Exercise instructions:
1. Rewrite the Event Sourcing page starting at "Traditional systems store" and ending at "case, from beginning).", swapping "append-only" for "add-only".
2. On the Event Sourcing page, why does an event-sourced system get its audit trail for free?

---------- Extract to read ----------

Event Sourcing
Architecture

decidr · core platform

What is Event Sourcing?

Traditional systems store current state — a row that gets overwritten.
Event Sourcing stores what happened — an append-only log of immutable events. 


  Traditional:   Entity { name: "Acme Corp", status: "active" }  ← overwrites

  Event Sourced:
    1  TenantRegistered  { name: "Acme" }
    2  TenantUpdated     { name: "Acme Corp" }
    3  TenantSuspended   { reason: "..." }
                ↑ nothing is ever deleted or overwritten
Current state is always derived by replaying events from the the most recent snapshot (or worst case, from beginning).

How It Helps Us

Concern Traditional Event Sourced
Audit trail Extra tables, easy to miss Free — it's the event log
Debugging "How did it get into this state?" Replay and find out
Read models One schema for everything Optimise each independently
Integrations Poll for changes, risk missing updates Subscribe to event stream
Recovery Complex compensating logic Replay to any point in time

Our Goals

  1. Write side — all mutations through Commanded aggregates. No direct DB writes.

---------- Entries provided ----------

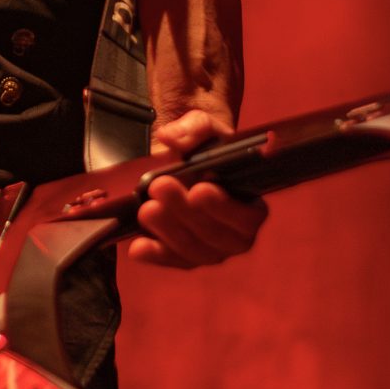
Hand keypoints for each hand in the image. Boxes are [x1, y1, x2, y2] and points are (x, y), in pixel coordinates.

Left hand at [124, 109, 269, 269]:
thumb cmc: (202, 146)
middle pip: (217, 238)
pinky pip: (171, 261)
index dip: (225, 208)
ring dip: (169, 232)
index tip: (199, 189)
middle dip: (186, 214)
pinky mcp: (183, 255)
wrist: (181, 159)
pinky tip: (139, 247)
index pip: (248, 218)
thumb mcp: (202, 127)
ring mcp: (209, 248)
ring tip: (147, 208)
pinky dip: (155, 255)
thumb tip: (170, 135)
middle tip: (161, 187)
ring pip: (193, 251)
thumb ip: (194, 127)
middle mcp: (235, 233)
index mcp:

----------

Solutions for each task:
1.
Traditional systems store current state — a row that gets overwritten.
Event Sourcing stores what happened — an add-only log of immutable events. 


  Traditional:   Entity { name: "Acme Corp", status: "active" }  ← overwrites

  Event Sourced:
    1  TenantRegistered  { name: "Acme" }
    2  TenantUpdated     { name: "Acme Corp" }
    3  TenantSuspended   { reason: "..." }
                ↑ nothing is ever deleted or overwritten
Current state is always derived by replaying events from the the most recent snapshot (or worst case, from beginning).

2. The audit trail is the event log itself. Every change is stored as an immutable event in an append-only log, and nothing is ever deleted or overwritten.